I started wondering what it would look like if all of that information lived in one place.

Building the MVP

That question led me to build a simple internal application.

Nothing sophisticated—just a lightweight tool that could manage leads, clients, event requirements, budgets, planning activities, and inspiration photos.

The goal wasn't to build software for the sake of building software. I simply wanted to make the workflow easier.

As I started using the application, I realized that the most valuable information wasn't sitting in spreadsheets or documents.

It was buried inside conversations.

That's where the project got interesting.

Where AI Actually Helped

Like many product managers, I've spent the last couple of years learning about AI, experimenting with LLMs, and thinking about where they create meaningful value.

This seemed like a perfect opportunity to move beyond theory and apply it to a real-world problem.

I built a workflow that could take exported WhatsApp conversations and generate a structured summary of event requirements.

Instead of reading through dozens—or sometimes hundreds—of messages, the planner could quickly see event details, preferences, important dates, budget considerations, and open questions.

The first time it worked, I remember thinking:

"This is actually useful."

Not because it was technically impressive. There are far more sophisticated AI applications being built every day.

What excited me was that it solved a real problem. It eliminated work that nobody wanted to do and made important information easier to access.

To me, that's always been the most satisfying kind of product work.

The Part That Surprised Me

One thing surprised me.

The AI wasn't the hard part.

Getting the data was.

WhatsApp turned out to be relatively straightforward. I found a way to export conversations and upload them into the application.

Instagram was a completely different story.

Many customer inquiries start in Instagram DMs, and I assumed getting those conversations into the system would be easy.

It wasn't.

I spent far more time researching ways to extract and process Instagram conversations than I did building the AI workflow itself. Between platform limitations, data access challenges, and integration hurdles, it quickly became clear that the problem wasn't the AI—it was the plumbing underneath it.

In fact, I still haven't fully solved it.

Oddly enough, that's become one of my favorite parts of the project.

As product managers, we often focus on the feature that users see. But some of the most interesting challenges live behind the scenes—in integrations, workflows, data quality, and the countless details required to make an experience actually work.

What This Reinforced For Me

This project reinforced something I've learned repeatedly throughout my career.

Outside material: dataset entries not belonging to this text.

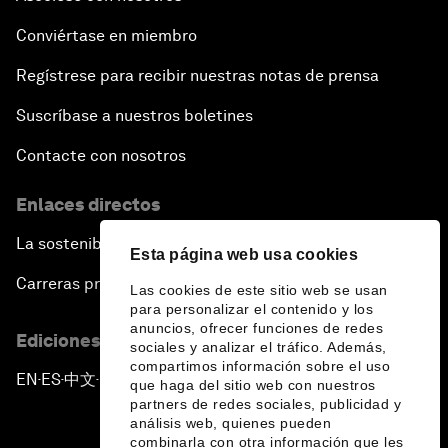
Conviértase en miembro
Regístrese para recibir nuestras notas de prensa
Suscríbase a nuestros boletines
Contacte con nosotros
Enlaces directos
La sostenibilidad en el Foro
Esta página web usa cookies
Carreras profesionales
Las cookies de este sitio web se usan
para personalizar el contenido y los
anuncios, ofrecer funciones de redes
Ediciones en otros idiomas
sociales y analizar el tráfico. Además,
compartimos información sobre el uso
EN
ES
中文
日本語
▪
▪
▪
que haga del sitio web con nuestros
partners de redes sociales, publicidad y
análisis web, quienes pueden
combinarla con otra información que les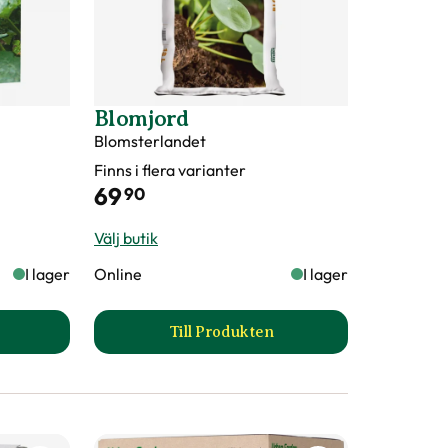
Blomjord
Blomsterlandet
Finns i flera varianter
69
90
Välj butik
I lager
Online
I lager
Till Produkten
dmjöl produktsida
till Blomjord produktsida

Great products rarely start with technology.

They start with friction.

Whether I'm working on an enterprise SaaS platform, an AI-powered workflow, or helping a friend solve an operational problem, the process is usually the same. Spend time understanding how people work, identify what's slowing them down, and then look for ways to simplify the experience.

The technology is important, but it's rarely the starting point.

What's Next

I'm continuing to evolve the application and experiment with new ideas.

I'd love to automate event briefs, generate planning checklists, and eventually use inspiration photos to help suggest themes and décor concepts.

And yes, I'm still trying to figure out the Instagram problem.

Some challenges are harder to let go than others.

Why This Project Got Its Hooks Into Me

The funny thing is, I started this project thinking I was helping organize an event planning workflow.

What I really ended up doing was reminding myself why I became a product manager in the first place.

I've always enjoyed understanding how people work, finding inefficiencies that everyone has learned to live with, and building solutions that make those problems disappear.

Whether the user is an enterprise customer, an internal team, or a small business owner, that part never gets old.

And that's probably why this project got its hooks into me.